I was catching up on the Information Architecture Institute mailing list and some feed reader backlog when I came across the concept of shingling. Seeing as how I have never heard of this term in the 8+ years I’ve been working, I decided it was high time that I learned about it.
In essence, shingling seeks to solve the problem of indexing large quantities of data:
- How can you tell if two pieces of content are the same? You compare them.
- What happens when you want to compare a lot of pages? You have to make a very large number of comparisons.
- What happens when you’re google? You can’t solve this problem by bulk comparisons
The number of computations required to compare all of your content rapidly trends toward infinity. Enter shingling.
Shingling is nothing more than taking a single document, splitting it into smaller chunks, and generating a sufficiently sized unique fingerprint from the shingles.
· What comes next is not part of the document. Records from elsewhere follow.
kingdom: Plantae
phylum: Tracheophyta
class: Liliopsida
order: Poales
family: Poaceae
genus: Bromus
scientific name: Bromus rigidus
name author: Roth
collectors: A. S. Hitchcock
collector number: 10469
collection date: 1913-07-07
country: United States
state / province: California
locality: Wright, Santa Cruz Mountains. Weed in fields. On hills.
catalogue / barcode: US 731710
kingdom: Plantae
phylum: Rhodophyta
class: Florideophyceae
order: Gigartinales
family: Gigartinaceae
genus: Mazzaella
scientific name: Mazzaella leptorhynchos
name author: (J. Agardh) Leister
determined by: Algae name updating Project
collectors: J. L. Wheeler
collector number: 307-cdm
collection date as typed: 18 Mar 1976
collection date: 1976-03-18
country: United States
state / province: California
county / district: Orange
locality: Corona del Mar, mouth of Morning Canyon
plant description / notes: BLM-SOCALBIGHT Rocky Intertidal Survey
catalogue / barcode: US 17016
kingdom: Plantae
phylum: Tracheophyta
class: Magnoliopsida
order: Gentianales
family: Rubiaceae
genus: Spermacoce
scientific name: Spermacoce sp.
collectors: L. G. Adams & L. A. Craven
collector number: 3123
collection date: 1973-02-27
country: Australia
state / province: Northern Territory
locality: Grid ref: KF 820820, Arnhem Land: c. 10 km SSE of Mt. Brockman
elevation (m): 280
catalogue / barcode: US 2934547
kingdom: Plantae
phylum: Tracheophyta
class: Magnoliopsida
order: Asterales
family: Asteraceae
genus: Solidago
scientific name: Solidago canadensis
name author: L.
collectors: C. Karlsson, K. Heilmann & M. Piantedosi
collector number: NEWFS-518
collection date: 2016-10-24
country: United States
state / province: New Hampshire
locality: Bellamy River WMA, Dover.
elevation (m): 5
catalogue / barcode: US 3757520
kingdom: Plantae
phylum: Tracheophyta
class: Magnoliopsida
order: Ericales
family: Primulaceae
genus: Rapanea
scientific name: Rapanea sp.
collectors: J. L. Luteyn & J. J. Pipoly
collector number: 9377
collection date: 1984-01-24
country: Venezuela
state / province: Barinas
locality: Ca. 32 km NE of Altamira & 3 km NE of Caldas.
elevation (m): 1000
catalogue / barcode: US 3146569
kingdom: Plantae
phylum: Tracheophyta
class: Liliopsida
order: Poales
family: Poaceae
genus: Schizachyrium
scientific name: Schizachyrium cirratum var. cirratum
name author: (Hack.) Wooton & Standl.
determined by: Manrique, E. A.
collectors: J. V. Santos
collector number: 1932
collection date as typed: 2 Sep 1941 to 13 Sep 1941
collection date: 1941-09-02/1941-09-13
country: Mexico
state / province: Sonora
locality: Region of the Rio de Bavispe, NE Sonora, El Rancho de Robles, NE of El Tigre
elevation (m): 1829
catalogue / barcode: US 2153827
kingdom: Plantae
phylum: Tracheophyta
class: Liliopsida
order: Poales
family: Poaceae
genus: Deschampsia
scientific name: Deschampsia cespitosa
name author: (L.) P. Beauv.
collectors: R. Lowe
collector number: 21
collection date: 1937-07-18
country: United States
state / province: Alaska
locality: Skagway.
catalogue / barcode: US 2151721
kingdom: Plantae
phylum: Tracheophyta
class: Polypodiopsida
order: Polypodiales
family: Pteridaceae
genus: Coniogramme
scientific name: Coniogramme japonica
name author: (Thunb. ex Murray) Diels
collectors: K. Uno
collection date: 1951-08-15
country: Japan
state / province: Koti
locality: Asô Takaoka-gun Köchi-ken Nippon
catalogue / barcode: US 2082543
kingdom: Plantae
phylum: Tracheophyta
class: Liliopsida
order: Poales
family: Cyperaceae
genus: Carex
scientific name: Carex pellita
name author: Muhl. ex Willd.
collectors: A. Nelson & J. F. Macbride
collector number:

This way, when you are indexing content, you can immediately break down the document into the constituent shingles, generate a fingerprint, and then see if that fingerprint already exists. What you do at this point is up to you.
I ran into a similar problem when implementing an n-gram search engine that ultimately proved to be inefficient. Essentially, the computation required to generate the n-grams for a given page of content, check the index for an existing n-gram, and associate the indexed word/content chunk with the given n-gram soon proved terribly inefficient. This n-gram search engine only had to index names, addresses, and email addresses — it wasn’t even attempting to provide an index of user generated content.
I have to wonder how full-text indexing providers, like SQL Server and Ferret, will (or already have) handle the challenge of shingling indexed content. It seems like it would be a concern both on the front of storage consolidation and for the purposes of optimizing CPU cycles — for retrieval, indexing, and comparison.